Intravascular ultrasound (IVUS) use was identified from physician (Carrier) claims and was available for a subset of procedures. Among these, IVUS was coded in 884 of 20,878 procedures with PBA±BMS (4.2%), 796 of 18,127 with DCB±BMS (4.4%), and 831 of 9,129 with DES (9.1%)
Healthcare costs
Total healthcare costs varied substantially across device strategies. Cost values reflect cumulative expenditures from the index procedure to the end of follow-up. Compared with PBA±BMS, DES were associated with significantly higher overall Medicare payments (adjusted cost ratio 1.22, 95% CI: 1.21-1.24; p<0.0001) and higher total provider payments (adjusted cost ratio 1.19, 95% CI: 1.18-1.21; p<0.0001). In contrast, DCB±BMS was associated with no difference in Medicare payments (adjusted cost ratio 1.00, 95% CI: 0.99-1.01; p<0.5) and no significant difference in provider payments (adjusted cost ratio 0.99, 95% CI: 0.99-1.00; p=0.12). A visual summary of clinical and economic outcomes is presented in the Central illustration.

Central illustration. Comparative effectiveness of drug-coated devices for CLTI in a national Medicare cohort. This illustration summarises the comparative effectiveness and economic impact of drug-coated devices in over 100,000 Medicare patients with CLTI compared with treatment with PBA. DCBs and DES were both associated with a reduced risk of major amputation or death. DCBs also reduced reintervention rates and were cost-neutral, while DES showed similar clinical benefit but with increased healthcare costs. These findings support the use of drug-coated devices – particularly DCBs – in femoropopliteal revascularisation for CLTI and highlight the need for personalised, outcome-driven device selection. BMS: bare metal stent; CI: confidence interval; CLTI: chronic limb-threatening ischaemia; CR: cost ratio; DCB: drug-coated balloon; DES: drug-eluting stent; HR: hazard ratio; IQR: interquartile range; PAD: peripheral artery disease; PBA: plain balloon angioplasty
Discussion
Given the paucity of prospective data evaluating the role of drug-coated devices in CLTI revascularisation, our findings contribute important long-term, real-world evidence on the safety and clinical effectiveness of these devices. In this large national cohort of patients with CLTI undergoing FP revascularisation, we noted that many patients with CLTI required multilevel interventions, rather than only FP interventions. In this context, the use of drug-coated devices was associated with improved outcomes. These findings, consistent with the trends observed in BASIL-3, support the clinical value of drug-based therapies in high-risk CLTI patients. While secondary outcomes showed some divergence, with DCB±BMS demonstrating more consistent benefits on limb-related endpoints, both DCB±BMS and DES appear to offer meaningful improvements over uncoated devices for CLTI patients, which is also in line with recent guideline recommendations on the management of intermittent claudication21.
——————————
_Requirement 1_
Duplicate the stretch of the excerpt on drug-coated devices from "Intravascular ultrasound (IVUS)" through "with DES (9.1%)", word for word.
_Requirement 2_
Answer these questions using the excerpt on drug-coated devices:
(a) In how many of the 9,129 procedures with DES was IVUS coded?
(b) What adjusted cost ratio for overall Medicare payments is given for DES compared with PBA±BMS?
(c) What kind of interventions did many patients with CLTI require, according to the Discussion?

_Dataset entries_
——————————
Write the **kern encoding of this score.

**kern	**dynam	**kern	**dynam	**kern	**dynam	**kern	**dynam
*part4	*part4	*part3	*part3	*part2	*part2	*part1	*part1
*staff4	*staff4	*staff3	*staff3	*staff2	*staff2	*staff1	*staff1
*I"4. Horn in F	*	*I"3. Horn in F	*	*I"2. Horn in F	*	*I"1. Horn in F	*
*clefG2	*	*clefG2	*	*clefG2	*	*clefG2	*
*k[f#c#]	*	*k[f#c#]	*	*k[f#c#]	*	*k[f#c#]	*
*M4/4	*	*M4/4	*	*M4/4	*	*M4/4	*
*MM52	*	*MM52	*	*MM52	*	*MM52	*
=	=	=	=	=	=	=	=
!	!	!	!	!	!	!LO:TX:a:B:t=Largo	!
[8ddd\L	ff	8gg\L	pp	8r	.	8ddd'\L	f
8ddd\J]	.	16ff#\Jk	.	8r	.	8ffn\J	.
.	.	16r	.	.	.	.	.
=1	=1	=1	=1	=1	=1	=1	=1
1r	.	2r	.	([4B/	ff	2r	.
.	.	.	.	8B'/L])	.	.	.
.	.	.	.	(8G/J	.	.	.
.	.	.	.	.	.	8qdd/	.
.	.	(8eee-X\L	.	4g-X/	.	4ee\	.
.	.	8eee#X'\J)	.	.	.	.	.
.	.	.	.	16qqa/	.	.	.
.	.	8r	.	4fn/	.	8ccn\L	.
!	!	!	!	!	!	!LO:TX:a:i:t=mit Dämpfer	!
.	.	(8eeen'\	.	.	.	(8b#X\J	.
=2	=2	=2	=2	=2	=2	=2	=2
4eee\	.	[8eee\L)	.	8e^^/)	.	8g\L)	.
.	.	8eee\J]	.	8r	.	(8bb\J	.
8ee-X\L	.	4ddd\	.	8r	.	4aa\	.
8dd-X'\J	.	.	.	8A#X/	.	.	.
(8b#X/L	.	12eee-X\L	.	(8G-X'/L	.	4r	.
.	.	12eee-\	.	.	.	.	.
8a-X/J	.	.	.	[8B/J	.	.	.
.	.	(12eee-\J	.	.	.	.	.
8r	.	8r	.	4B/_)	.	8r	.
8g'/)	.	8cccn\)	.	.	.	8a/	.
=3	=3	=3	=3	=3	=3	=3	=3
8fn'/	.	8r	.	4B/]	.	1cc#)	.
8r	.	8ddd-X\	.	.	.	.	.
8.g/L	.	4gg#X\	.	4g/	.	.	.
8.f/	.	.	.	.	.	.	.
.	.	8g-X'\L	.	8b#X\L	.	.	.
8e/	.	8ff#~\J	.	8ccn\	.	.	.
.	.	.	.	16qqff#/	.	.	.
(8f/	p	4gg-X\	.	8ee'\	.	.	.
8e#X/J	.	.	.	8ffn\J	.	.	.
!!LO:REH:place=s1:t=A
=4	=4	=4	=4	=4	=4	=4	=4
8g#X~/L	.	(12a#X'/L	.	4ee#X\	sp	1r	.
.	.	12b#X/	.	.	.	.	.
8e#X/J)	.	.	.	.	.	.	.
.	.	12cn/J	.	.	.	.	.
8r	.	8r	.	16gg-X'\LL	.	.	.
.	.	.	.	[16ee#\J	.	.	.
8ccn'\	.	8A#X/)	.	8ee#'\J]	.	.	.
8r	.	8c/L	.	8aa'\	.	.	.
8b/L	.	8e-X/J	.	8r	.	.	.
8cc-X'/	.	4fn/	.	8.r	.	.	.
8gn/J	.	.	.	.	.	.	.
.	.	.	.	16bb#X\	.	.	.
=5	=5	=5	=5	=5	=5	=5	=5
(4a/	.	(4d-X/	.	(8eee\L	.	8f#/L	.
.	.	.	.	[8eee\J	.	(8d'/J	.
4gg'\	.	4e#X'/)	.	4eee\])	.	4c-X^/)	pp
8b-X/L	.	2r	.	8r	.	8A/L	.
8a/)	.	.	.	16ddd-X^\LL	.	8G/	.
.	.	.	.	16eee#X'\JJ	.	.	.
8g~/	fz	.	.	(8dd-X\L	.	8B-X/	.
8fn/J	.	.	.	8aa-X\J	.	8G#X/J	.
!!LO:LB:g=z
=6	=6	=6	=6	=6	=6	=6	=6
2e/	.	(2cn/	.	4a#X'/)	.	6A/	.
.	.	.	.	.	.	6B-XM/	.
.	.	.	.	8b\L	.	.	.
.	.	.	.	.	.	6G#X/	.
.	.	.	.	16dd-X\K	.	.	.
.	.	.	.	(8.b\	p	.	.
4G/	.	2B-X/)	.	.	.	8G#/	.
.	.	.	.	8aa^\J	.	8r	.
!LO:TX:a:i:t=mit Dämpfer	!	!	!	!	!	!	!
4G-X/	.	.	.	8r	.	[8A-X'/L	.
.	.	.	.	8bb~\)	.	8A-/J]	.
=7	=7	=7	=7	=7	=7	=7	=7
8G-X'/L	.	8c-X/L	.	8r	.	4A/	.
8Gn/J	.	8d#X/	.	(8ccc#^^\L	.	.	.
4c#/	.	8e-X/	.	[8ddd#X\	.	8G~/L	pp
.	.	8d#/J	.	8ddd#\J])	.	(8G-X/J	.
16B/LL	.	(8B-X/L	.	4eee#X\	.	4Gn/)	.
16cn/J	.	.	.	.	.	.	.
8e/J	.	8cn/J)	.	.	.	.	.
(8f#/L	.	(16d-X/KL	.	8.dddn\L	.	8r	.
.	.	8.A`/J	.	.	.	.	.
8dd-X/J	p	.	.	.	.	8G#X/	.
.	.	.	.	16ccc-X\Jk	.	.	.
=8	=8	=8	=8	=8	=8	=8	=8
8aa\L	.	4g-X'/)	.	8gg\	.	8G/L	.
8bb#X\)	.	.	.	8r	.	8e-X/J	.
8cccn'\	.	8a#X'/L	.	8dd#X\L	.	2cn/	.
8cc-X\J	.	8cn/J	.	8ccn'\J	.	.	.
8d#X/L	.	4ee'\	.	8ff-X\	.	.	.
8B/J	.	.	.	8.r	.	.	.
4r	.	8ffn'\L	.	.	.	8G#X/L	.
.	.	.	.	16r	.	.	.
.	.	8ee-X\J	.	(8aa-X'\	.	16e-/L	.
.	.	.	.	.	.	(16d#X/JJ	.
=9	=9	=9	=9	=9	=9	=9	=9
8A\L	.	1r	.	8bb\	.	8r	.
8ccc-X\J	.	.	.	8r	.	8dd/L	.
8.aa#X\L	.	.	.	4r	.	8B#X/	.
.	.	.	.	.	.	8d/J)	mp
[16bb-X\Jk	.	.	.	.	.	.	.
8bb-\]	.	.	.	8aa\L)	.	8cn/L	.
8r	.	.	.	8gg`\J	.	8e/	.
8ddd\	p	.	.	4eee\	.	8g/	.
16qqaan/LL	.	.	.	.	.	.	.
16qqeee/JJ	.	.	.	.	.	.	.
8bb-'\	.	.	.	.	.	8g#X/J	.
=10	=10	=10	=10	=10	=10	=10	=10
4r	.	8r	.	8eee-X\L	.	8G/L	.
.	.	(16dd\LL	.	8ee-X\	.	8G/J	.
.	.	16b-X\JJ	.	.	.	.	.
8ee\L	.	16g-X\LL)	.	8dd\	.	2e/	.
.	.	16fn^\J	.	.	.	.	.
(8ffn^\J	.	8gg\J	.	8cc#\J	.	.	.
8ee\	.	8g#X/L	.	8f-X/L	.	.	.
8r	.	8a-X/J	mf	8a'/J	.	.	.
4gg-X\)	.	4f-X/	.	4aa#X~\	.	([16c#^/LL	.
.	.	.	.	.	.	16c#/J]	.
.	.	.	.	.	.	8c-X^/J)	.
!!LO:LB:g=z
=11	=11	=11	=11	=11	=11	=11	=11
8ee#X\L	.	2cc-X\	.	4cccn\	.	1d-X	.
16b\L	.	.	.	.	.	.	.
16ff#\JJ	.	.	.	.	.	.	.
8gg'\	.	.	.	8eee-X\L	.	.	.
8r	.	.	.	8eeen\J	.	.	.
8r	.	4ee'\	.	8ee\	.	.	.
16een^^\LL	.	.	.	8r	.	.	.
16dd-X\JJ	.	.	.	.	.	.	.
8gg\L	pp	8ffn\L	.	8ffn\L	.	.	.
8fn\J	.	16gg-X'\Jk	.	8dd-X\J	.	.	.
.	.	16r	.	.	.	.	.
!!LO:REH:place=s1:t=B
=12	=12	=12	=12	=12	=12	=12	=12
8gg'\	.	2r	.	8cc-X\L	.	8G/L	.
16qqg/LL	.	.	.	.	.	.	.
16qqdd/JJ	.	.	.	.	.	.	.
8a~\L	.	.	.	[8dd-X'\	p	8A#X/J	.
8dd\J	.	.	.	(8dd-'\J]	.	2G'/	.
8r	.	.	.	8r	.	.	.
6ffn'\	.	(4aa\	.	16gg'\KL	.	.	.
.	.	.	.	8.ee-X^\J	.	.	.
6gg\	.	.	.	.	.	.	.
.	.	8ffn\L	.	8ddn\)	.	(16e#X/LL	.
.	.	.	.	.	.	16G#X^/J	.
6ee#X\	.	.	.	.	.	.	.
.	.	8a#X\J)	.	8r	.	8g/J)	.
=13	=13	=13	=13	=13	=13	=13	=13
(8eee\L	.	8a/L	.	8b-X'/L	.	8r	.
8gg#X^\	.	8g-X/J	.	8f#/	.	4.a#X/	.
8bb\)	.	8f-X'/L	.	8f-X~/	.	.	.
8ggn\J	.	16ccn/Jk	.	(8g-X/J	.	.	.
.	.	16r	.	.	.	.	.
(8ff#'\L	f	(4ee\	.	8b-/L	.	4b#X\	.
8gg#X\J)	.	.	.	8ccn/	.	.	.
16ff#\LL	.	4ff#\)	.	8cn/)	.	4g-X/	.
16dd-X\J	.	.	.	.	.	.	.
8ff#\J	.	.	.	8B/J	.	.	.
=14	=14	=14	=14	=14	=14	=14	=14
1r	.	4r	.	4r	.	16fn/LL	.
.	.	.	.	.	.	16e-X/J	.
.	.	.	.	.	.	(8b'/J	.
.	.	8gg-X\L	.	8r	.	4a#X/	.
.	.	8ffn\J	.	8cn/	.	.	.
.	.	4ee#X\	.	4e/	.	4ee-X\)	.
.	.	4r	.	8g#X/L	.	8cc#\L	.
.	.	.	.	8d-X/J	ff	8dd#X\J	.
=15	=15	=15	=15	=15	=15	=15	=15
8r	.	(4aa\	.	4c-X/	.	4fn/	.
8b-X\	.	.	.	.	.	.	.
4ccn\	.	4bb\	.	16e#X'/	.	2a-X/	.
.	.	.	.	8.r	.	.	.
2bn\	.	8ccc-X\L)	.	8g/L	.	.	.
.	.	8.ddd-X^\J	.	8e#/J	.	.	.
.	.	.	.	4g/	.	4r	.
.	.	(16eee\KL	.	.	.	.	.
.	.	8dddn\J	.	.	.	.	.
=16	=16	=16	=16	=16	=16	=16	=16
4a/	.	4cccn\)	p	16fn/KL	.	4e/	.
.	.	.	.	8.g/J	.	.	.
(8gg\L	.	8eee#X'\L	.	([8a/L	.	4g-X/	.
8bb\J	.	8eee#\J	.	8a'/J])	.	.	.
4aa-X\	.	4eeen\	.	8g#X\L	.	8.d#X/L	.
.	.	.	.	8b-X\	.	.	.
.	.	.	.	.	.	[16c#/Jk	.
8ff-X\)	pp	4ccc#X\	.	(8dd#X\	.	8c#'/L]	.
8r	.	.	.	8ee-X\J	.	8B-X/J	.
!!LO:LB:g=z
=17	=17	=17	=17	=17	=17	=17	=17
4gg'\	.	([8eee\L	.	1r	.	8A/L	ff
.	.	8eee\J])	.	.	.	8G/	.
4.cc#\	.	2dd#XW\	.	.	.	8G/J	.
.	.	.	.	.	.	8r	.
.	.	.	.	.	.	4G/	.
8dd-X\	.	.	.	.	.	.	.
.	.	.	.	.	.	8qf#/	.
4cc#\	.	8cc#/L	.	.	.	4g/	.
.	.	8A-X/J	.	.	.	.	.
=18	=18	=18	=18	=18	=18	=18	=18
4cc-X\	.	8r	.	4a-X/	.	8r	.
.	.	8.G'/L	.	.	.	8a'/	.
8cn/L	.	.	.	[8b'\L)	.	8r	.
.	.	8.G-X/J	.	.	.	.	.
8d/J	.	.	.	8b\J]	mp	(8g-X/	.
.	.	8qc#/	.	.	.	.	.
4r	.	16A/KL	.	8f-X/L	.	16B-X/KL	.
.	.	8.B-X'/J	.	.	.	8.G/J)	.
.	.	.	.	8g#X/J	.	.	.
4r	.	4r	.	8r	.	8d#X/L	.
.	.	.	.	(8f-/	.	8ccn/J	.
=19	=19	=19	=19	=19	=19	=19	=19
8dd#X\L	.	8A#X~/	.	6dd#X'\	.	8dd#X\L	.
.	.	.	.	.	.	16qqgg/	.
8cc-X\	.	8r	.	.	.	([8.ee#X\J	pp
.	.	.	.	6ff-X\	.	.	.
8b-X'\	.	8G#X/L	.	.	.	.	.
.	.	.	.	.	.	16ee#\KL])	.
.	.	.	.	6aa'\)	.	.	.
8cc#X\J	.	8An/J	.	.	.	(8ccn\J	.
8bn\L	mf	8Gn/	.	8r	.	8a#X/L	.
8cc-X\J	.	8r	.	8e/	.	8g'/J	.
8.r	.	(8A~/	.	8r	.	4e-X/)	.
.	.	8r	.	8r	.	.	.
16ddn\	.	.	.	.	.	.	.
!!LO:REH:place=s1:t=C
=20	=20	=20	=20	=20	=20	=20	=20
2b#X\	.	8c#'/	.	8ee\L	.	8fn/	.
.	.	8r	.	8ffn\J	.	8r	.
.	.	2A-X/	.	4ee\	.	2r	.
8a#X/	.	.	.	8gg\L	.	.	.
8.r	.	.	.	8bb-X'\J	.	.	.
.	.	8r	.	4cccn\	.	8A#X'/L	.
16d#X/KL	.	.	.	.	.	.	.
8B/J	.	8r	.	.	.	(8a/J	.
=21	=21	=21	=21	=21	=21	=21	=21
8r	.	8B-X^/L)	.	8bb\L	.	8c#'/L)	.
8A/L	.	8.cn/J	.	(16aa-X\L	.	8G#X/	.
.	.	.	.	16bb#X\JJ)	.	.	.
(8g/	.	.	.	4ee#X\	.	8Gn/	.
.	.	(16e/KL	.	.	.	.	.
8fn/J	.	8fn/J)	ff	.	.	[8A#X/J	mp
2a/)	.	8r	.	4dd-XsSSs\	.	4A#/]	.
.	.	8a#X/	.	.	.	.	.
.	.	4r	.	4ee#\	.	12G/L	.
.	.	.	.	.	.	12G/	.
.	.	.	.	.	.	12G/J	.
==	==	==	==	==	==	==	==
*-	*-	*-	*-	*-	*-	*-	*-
——————————
_Exercise result 1_
Intravascular ultrasound (IVUS) use was identified from physician (Carrier) claims and was available for a subset of procedures. Among these, IVUS was coded in 884 of 20,878 procedures with PBA±BMS (4.2%), 796 of 18,127 with DCB±BMS (4.4%), and 831 of 9,129 with DES (9.1%)

_Exercise result 2_
(a) 831 (9.1%)
(b) 1.22 (95% CI: 1.21-1.24; p<0.0001)
(c) Multilevel interventions rather than only FP interventions